→ **Your objective**
Repeat all the data that appears below, keeping it exact.
═════ Information supplied
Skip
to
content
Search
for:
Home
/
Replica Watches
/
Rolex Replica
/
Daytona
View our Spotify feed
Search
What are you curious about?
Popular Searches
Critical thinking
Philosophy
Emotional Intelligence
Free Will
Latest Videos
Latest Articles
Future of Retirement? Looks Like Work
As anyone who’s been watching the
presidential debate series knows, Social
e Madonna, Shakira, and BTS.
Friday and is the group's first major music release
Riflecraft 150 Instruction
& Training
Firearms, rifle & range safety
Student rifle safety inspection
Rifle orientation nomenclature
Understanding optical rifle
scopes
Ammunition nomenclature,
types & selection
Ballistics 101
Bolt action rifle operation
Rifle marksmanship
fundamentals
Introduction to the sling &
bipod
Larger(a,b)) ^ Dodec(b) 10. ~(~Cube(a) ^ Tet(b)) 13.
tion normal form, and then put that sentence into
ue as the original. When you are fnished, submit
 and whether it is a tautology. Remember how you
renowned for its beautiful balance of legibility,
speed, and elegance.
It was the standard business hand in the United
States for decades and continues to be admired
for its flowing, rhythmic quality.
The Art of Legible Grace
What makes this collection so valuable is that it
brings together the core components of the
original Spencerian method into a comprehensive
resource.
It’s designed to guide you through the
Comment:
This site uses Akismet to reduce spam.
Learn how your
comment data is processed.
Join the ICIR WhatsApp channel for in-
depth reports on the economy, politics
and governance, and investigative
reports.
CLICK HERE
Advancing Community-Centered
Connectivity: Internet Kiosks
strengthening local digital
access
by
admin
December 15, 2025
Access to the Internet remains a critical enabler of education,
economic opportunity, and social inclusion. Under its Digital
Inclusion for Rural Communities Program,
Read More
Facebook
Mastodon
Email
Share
══════════
→ **Answer below**
Skip
to
content
Search
for:
Home
/
Replica Watches
/
Rolex Replica
/
Daytona
View our Spotify feed
Search
What are you curious about?
Popular Searches
Critical thinking
Philosophy
Emotional Intelligence
Free Will
Latest Videos
Latest Articles
Future of Retirement? Looks Like Work
As anyone who’s been watching the
presidential debate series knows, Social
e Madonna, Shakira, and BTS.
Friday and is the group's first major music release
Riflecraft 150 Instruction
& Training
Firearms, rifle & range safety
Student rifle safety inspection
Rifle orientation nomenclature
Understanding optical rifle
scopes
Ammunition nomenclature,
types & selection
Ballistics 101
Bolt action rifle operation
Rifle marksmanship
fundamentals
Introduction to the sling &
bipod
Larger(a,b)) ^ Dodec(b) 10. ~(~Cube(a) ^ Tet(b)) 13.
tion normal form, and then put that sentence into
ue as the original. When you are fnished, submit
 and whether it is a tautology. Remember how you
renowned for its beautiful balance of legibility,
speed, and elegance.
It was the standard business hand in the United
States for decades and continues to be admired
for its flowing, rhythmic quality.
The Art of Legible Grace
What makes this collection so valuable is that it
brings together the core components of the
original Spencerian method into a comprehensive
resource.
It’s designed to guide you through the
Comment:
This site uses Akismet to reduce spam.
Learn how your
comment data is processed.
Join the ICIR WhatsApp channel for in-
depth reports on the economy, politics
and governance, and investigative
reports.
CLICK HERE
Advancing Community-Centered
Connectivity: Internet Kiosks
strengthening local digital
access
by
admin
December 15, 2025
Access to the Internet remains a critical enabler of education,
economic opportunity, and social inclusion. Under its Digital
Inclusion for Rural Communities Program,
Read More
Facebook
Mastodon
Email
Share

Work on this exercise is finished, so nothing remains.